(Dataset entries)
━━━━━━━━━━━━━━━━━━━━━━━━━━━━━━

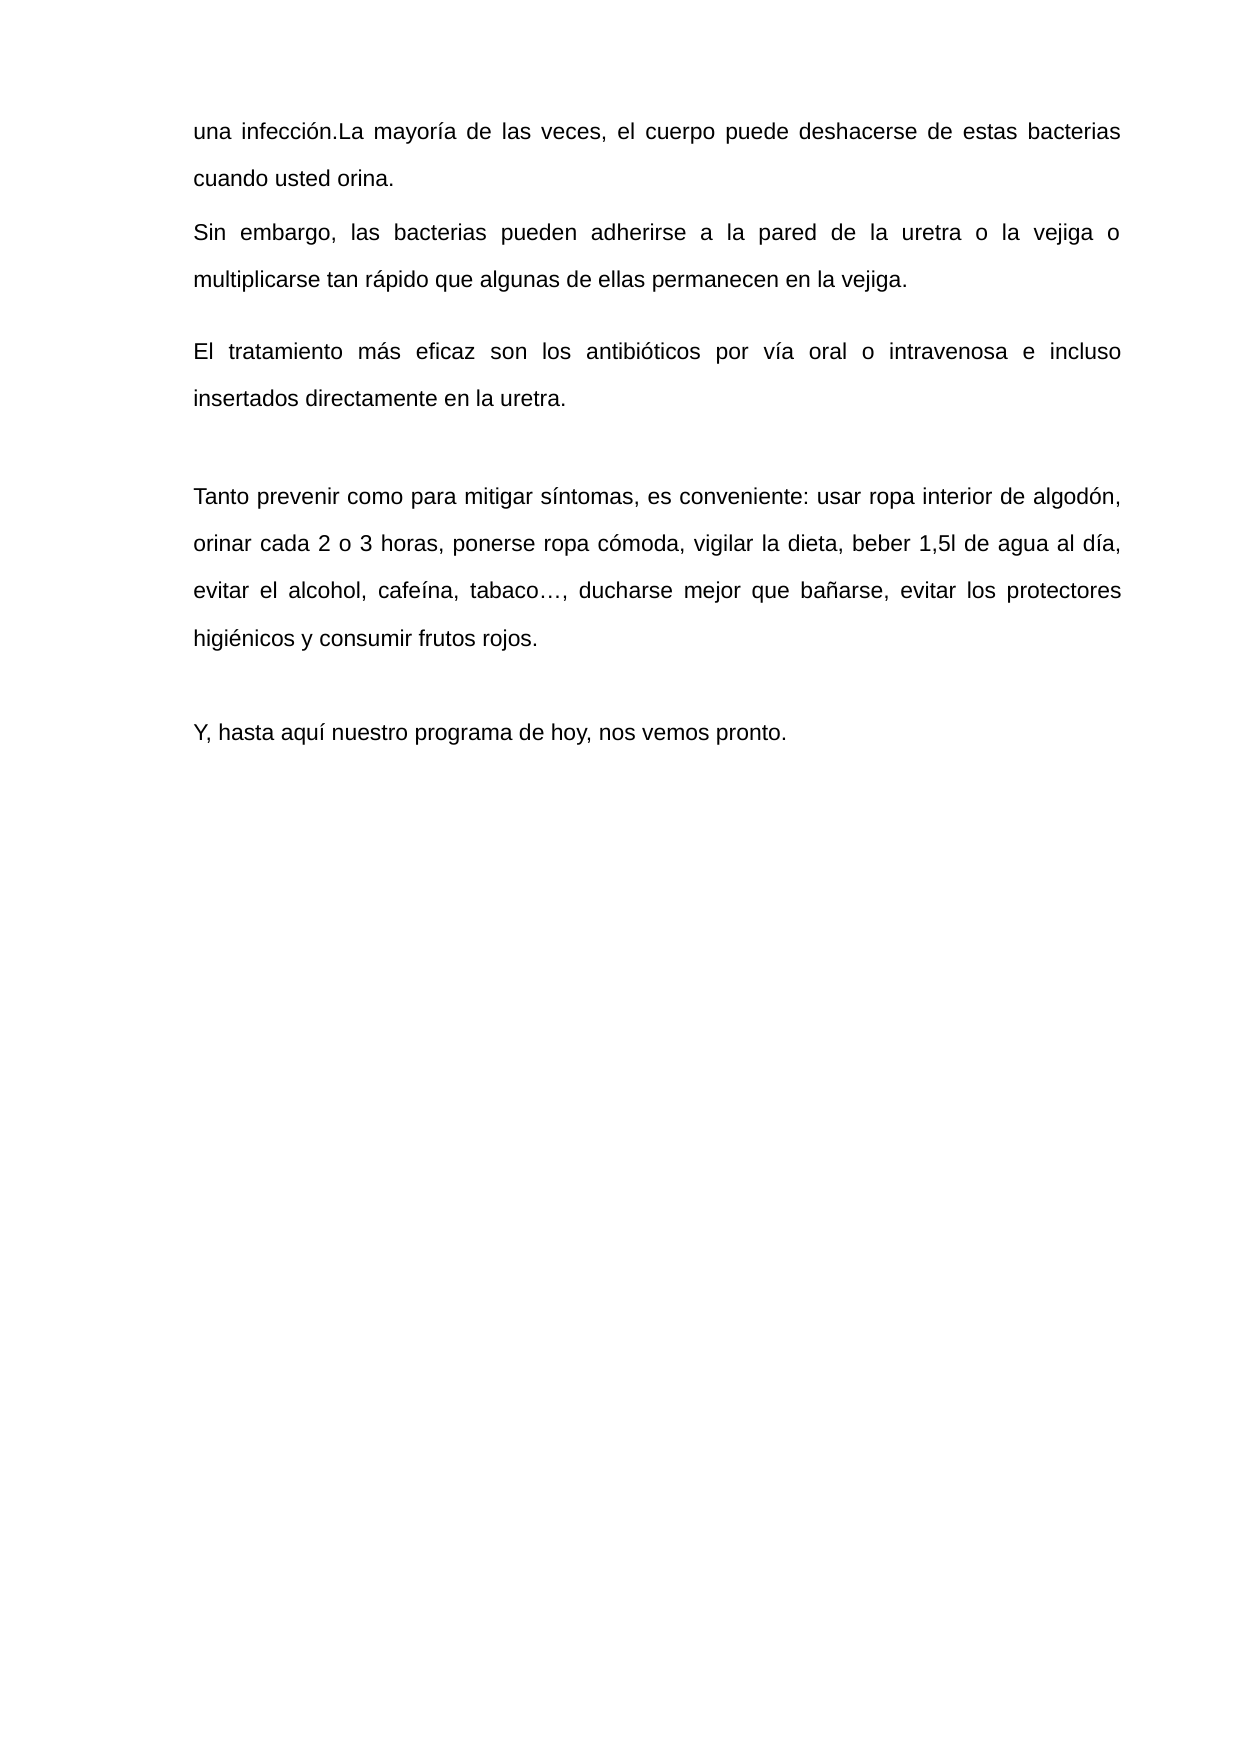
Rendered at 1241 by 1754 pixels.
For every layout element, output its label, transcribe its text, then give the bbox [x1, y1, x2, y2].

text El tratamiento más eficaz son los antibióticos por vía oral o intravenosa e incluso insertados directamente en la uretra. [193, 338, 1122, 411]
text Y, hasta aquí nuestro programa de hoy, nos vemos pronto. [193, 672, 1122, 745]
text Sin embargo, las bacterias pueden adherirse a la pared de la uretra o la vejiga o multiplicarse tan rápido que algunas de ellas permanecen en la vejiga. [193, 218, 1122, 292]
text una infección.La mayoría de las veces, el cuerpo puede deshacerse de estas bacterias cuando usted orina. [193, 118, 1122, 192]
text Tanto prevenir como para mitigar síntomas, es conveniente: usar ropa interior de algodón, orinar cada 2 o 3 horas, ponerse ropa cómoda, vigilar la dieta, beber 1,5l de agua al día, evitar el alcohol, cafeína, tabaco…, ducharse mejor que bañarse, evitar los protectores higiénicos y consumir frutos rojos. [193, 483, 1122, 651]
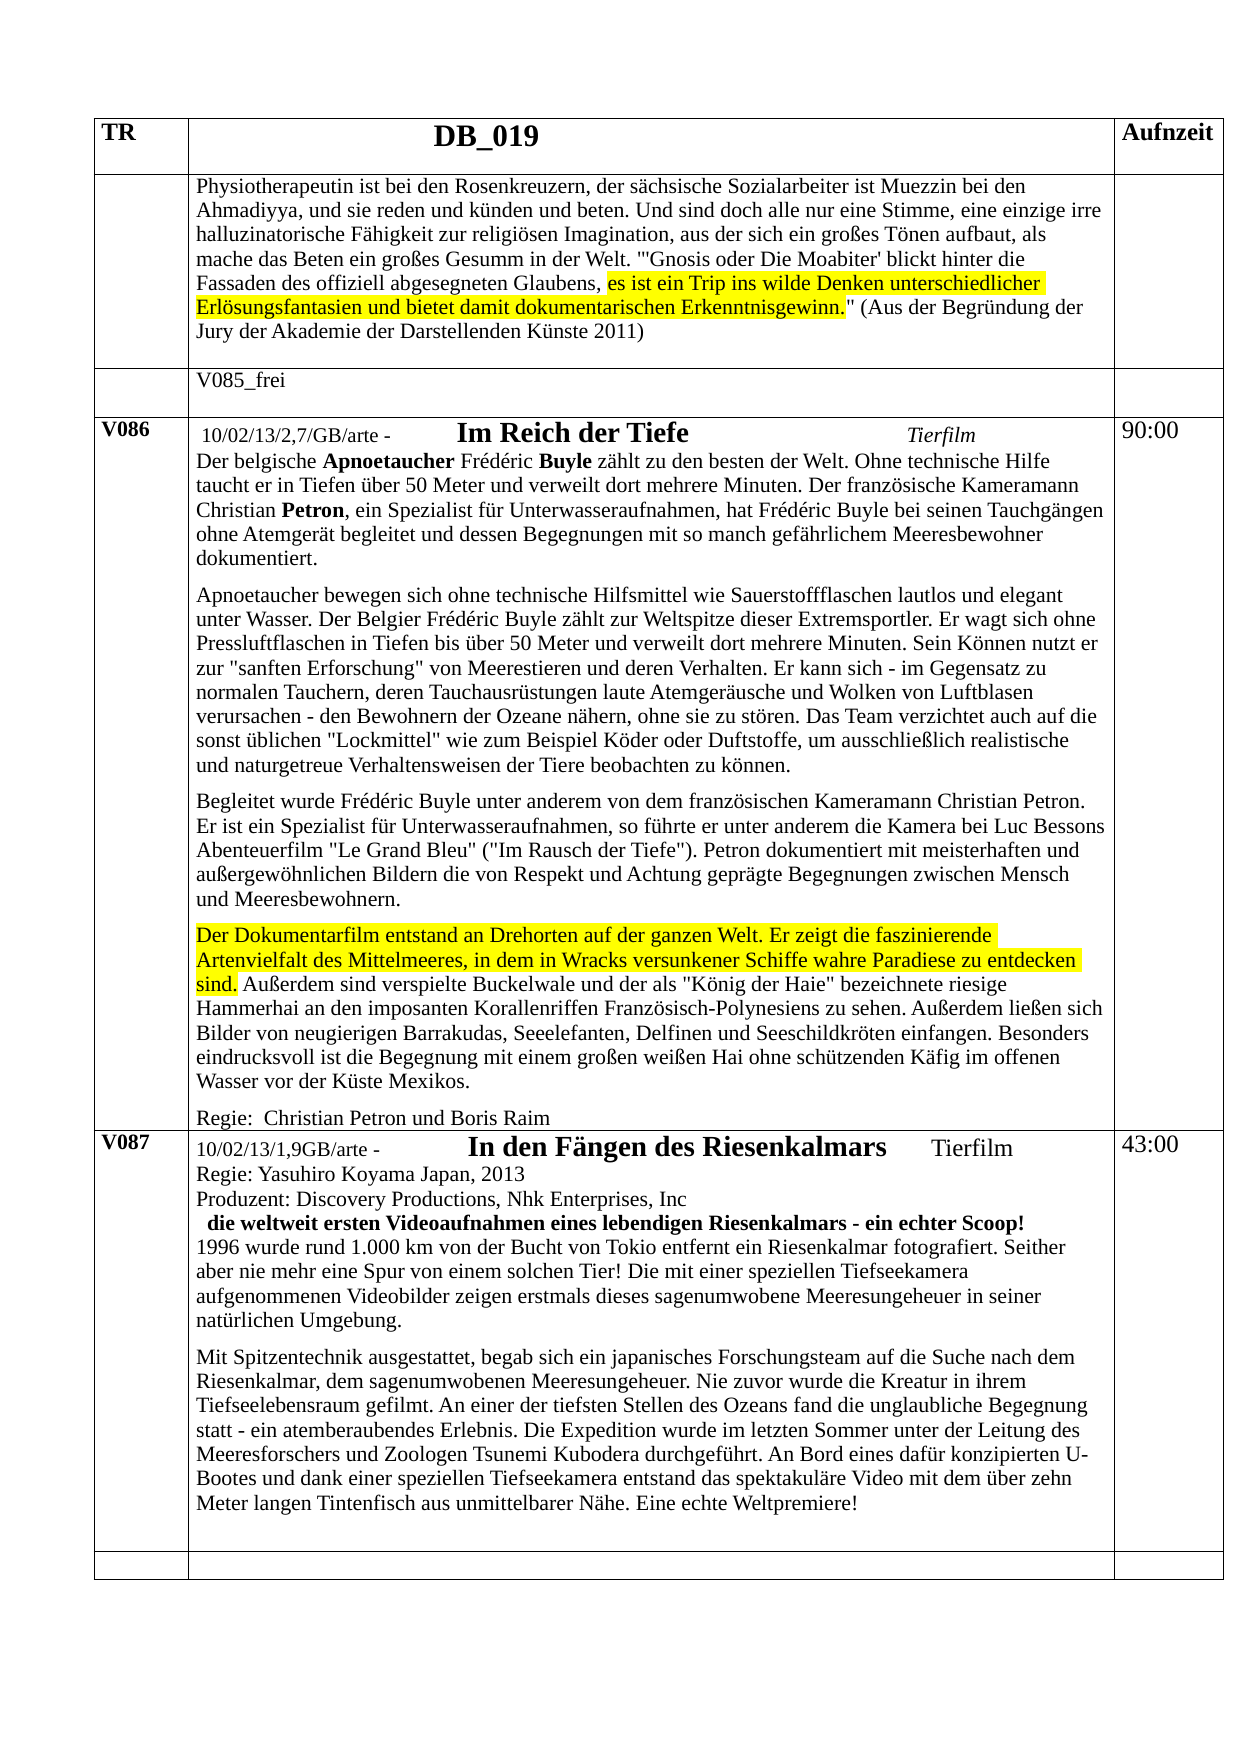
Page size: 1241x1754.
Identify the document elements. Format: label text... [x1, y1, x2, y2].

━━━━━━━━━━━━━━━━━━━━━━━━━━━━━━

Return every record exactly. Pictures stay out.

Rendered at 1241 by 1754 pixels.
For every layout element, output its label, transcribe its text, then give the bbox [x1, y1, x2, y2].

text El tratamiento más eficaz son los antibióticos por vía oral o intravenosa e incluso insertados directamente en la uretra. [193, 338, 1122, 411]
text Y, hasta aquí nuestro programa de hoy, nos vemos pronto. [193, 672, 1122, 745]
text Sin embargo, las bacterias pueden adherirse a la pared de la uretra o la vejiga o multiplicarse tan rápido que algunas de ellas permanecen en la vejiga. [193, 218, 1122, 292]
text una infección.La mayoría de las veces, el cuerpo puede deshacerse de estas bacterias cuando usted orina. [193, 118, 1122, 192]
text Tanto prevenir como para mitigar síntomas, es conveniente: usar ropa interior de algodón, orinar cada 2 o 3 horas, ponerse ropa cómoda, vigilar la dieta, beber 1,5l de agua al día, evitar el alcohol, cafeína, tabaco…, ducharse mejor que bañarse, evitar los protectores higiénicos y consumir frutos rojos. [193, 483, 1122, 651]
Page size: 1241x1754.
Identify the document elements. Format: label text... [x1, y1, x2, y2].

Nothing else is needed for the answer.